Stored items from a collection:

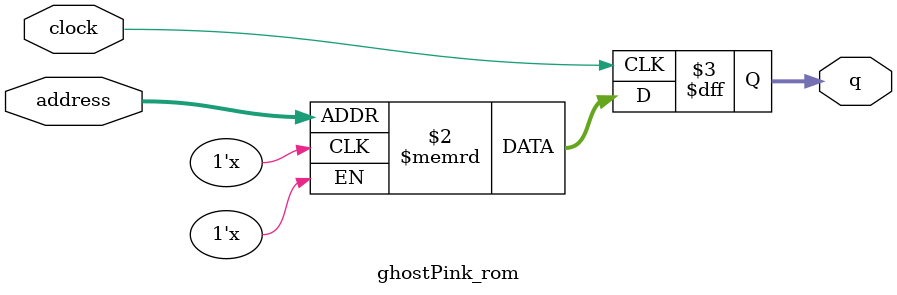
<source format=sv>
module ghostPink_rom (
	input logic clock,
	input logic [7:0] address,
	output logic [1:0] q
);

logic [1:0] memory [0:255] /* synthesis ram_init_file = "./ghostPink/ghostPink.mif" */;

always_ff @ (posedge clock) begin
	q <= memory[address];
end

endmodule

</source>
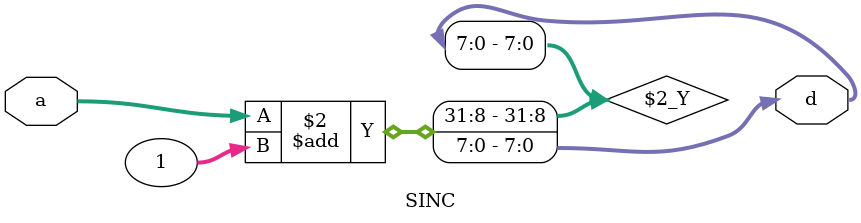
<source format=v>
`timescale 1ns / 1ps


module INC(a, d);
    parameter DATAWIDTH = 8;
    input [DATAWIDTH - 1 : 0] a;
    output reg [DATAWIDTH - 1 : 0] d;

    always @(a) begin
        d <= a + 1;
    end
    
endmodule


module SINC(a, d);
    parameter DATAWIDTH = 8;
    input signed [DATAWIDTH - 1 : 0] a;
    output reg signed [DATAWIDTH - 1 : 0] d;

    always @(a) begin
        d <= a + 1;
    end
    
endmodule
</source>
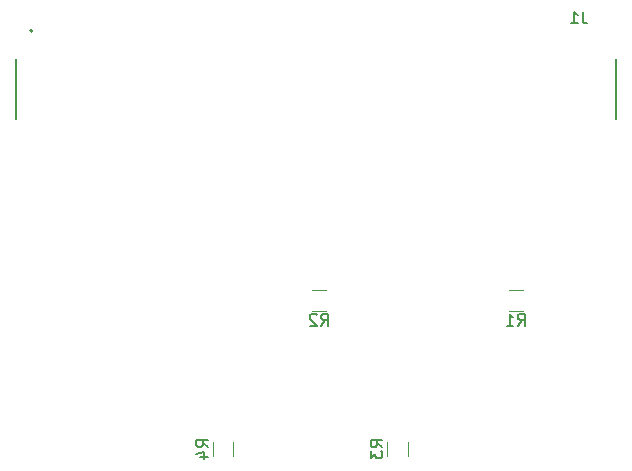
<source format=gbr>
%TF.GenerationSoftware,KiCad,Pcbnew,(5.1.9)-1*%
%TF.CreationDate,2025-05-03T12:54:25-07:00*%
%TF.ProjectId,RADA3K,52414441-334b-42e6-9b69-6361645f7063,rev?*%
%TF.SameCoordinates,Original*%
%TF.FileFunction,Legend,Bot*%
%TF.FilePolarity,Positive*%
%FSLAX46Y46*%
G04 Gerber Fmt 4.6, Leading zero omitted, Abs format (unit mm)*
G04 Created by KiCad (PCBNEW (5.1.9)-1) date 2025-05-03 12:54:25*
%MOMM*%
%LPD*%
G01*
G04 APERTURE LIST*
%ADD10C,0.120000*%
%ADD11C,0.200000*%
%ADD12C,0.150000*%
G04 APERTURE END LIST*
D10*
%TO.C,R4*%
X78020000Y-82150000D02*
X78020000Y-83350000D01*
X79780000Y-83350000D02*
X79780000Y-82150000D01*
%TO.C,R3*%
X92770000Y-82150000D02*
X92770000Y-83350000D01*
X94530000Y-83350000D02*
X94530000Y-82150000D01*
D11*
%TO.C,J1*%
X61400000Y-49690000D02*
X61400000Y-54770000D01*
X112200000Y-54770000D02*
X112200000Y-49690000D01*
X62770000Y-47330000D02*
G75*
G03*
X62770000Y-47330000I-100000J0D01*
G01*
D10*
%TO.C,R2*%
X87650000Y-69270000D02*
X86450000Y-69270000D01*
X86450000Y-71030000D02*
X87650000Y-71030000D01*
%TO.C,R1*%
X104300000Y-69270000D02*
X103100000Y-69270000D01*
X103100000Y-71030000D02*
X104300000Y-71030000D01*
%TO.C,R4*%
D12*
X77652380Y-82583333D02*
X77176190Y-82250000D01*
X77652380Y-82011904D02*
X76652380Y-82011904D01*
X76652380Y-82392857D01*
X76700000Y-82488095D01*
X76747619Y-82535714D01*
X76842857Y-82583333D01*
X76985714Y-82583333D01*
X77080952Y-82535714D01*
X77128571Y-82488095D01*
X77176190Y-82392857D01*
X77176190Y-82011904D01*
X76985714Y-83440476D02*
X77652380Y-83440476D01*
X76604761Y-83202380D02*
X77319047Y-82964285D01*
X77319047Y-83583333D01*
%TO.C,R3*%
X92402380Y-82583333D02*
X91926190Y-82250000D01*
X92402380Y-82011904D02*
X91402380Y-82011904D01*
X91402380Y-82392857D01*
X91450000Y-82488095D01*
X91497619Y-82535714D01*
X91592857Y-82583333D01*
X91735714Y-82583333D01*
X91830952Y-82535714D01*
X91878571Y-82488095D01*
X91926190Y-82392857D01*
X91926190Y-82011904D01*
X91402380Y-82916666D02*
X91402380Y-83535714D01*
X91783333Y-83202380D01*
X91783333Y-83345238D01*
X91830952Y-83440476D01*
X91878571Y-83488095D01*
X91973809Y-83535714D01*
X92211904Y-83535714D01*
X92307142Y-83488095D01*
X92354761Y-83440476D01*
X92402380Y-83345238D01*
X92402380Y-83059523D01*
X92354761Y-82964285D01*
X92307142Y-82916666D01*
%TO.C,J1*%
X109358333Y-45717380D02*
X109358333Y-46431666D01*
X109405952Y-46574523D01*
X109501190Y-46669761D01*
X109644047Y-46717380D01*
X109739285Y-46717380D01*
X108358333Y-46717380D02*
X108929761Y-46717380D01*
X108644047Y-46717380D02*
X108644047Y-45717380D01*
X108739285Y-45860238D01*
X108834523Y-45955476D01*
X108929761Y-46003095D01*
%TO.C,R2*%
X87216666Y-72302380D02*
X87550000Y-71826190D01*
X87788095Y-72302380D02*
X87788095Y-71302380D01*
X87407142Y-71302380D01*
X87311904Y-71350000D01*
X87264285Y-71397619D01*
X87216666Y-71492857D01*
X87216666Y-71635714D01*
X87264285Y-71730952D01*
X87311904Y-71778571D01*
X87407142Y-71826190D01*
X87788095Y-71826190D01*
X86835714Y-71397619D02*
X86788095Y-71350000D01*
X86692857Y-71302380D01*
X86454761Y-71302380D01*
X86359523Y-71350000D01*
X86311904Y-71397619D01*
X86264285Y-71492857D01*
X86264285Y-71588095D01*
X86311904Y-71730952D01*
X86883333Y-72302380D01*
X86264285Y-72302380D01*
%TO.C,R1*%
X103866666Y-72302380D02*
X104200000Y-71826190D01*
X104438095Y-72302380D02*
X104438095Y-71302380D01*
X104057142Y-71302380D01*
X103961904Y-71350000D01*
X103914285Y-71397619D01*
X103866666Y-71492857D01*
X103866666Y-71635714D01*
X103914285Y-71730952D01*
X103961904Y-71778571D01*
X104057142Y-71826190D01*
X104438095Y-71826190D01*
X102914285Y-72302380D02*
X103485714Y-72302380D01*
X103200000Y-72302380D02*
X103200000Y-71302380D01*
X103295238Y-71445238D01*
X103390476Y-71540476D01*
X103485714Y-71588095D01*
%TD*%
M02*

</source>
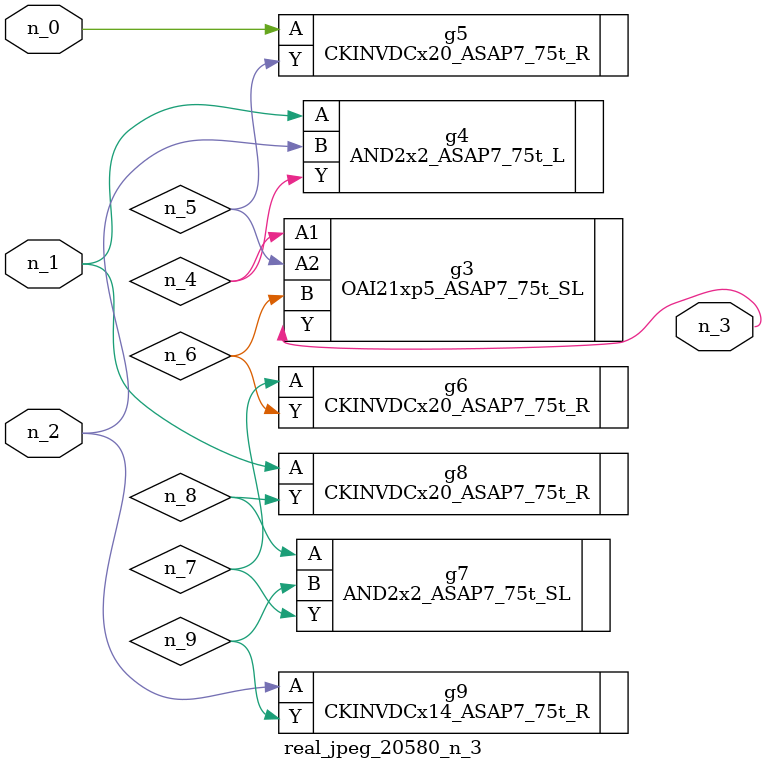
<source format=v>
module real_jpeg_20580_n_3 (n_1, n_0, n_2, n_3);

input n_1;
input n_0;
input n_2;

output n_3;

wire n_5;
wire n_4;
wire n_8;
wire n_6;
wire n_7;
wire n_9;

CKINVDCx20_ASAP7_75t_R g5 ( 
.A(n_0),
.Y(n_5)
);

AND2x2_ASAP7_75t_L g4 ( 
.A(n_1),
.B(n_2),
.Y(n_4)
);

CKINVDCx20_ASAP7_75t_R g8 ( 
.A(n_1),
.Y(n_8)
);

CKINVDCx14_ASAP7_75t_R g9 ( 
.A(n_2),
.Y(n_9)
);

OAI21xp5_ASAP7_75t_SL g3 ( 
.A1(n_4),
.A2(n_5),
.B(n_6),
.Y(n_3)
);

CKINVDCx20_ASAP7_75t_R g6 ( 
.A(n_7),
.Y(n_6)
);

AND2x2_ASAP7_75t_SL g7 ( 
.A(n_8),
.B(n_9),
.Y(n_7)
);


endmodule
</source>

What to produce:
The lines that contain the word "output" are wanted; copy each of them from the records.

Problem solution:
	output logic [1:0] q
    output reg [DATAWIDTH - 1 : 0] d;
    output reg signed [DATAWIDTH - 1 : 0] d;
output n_3;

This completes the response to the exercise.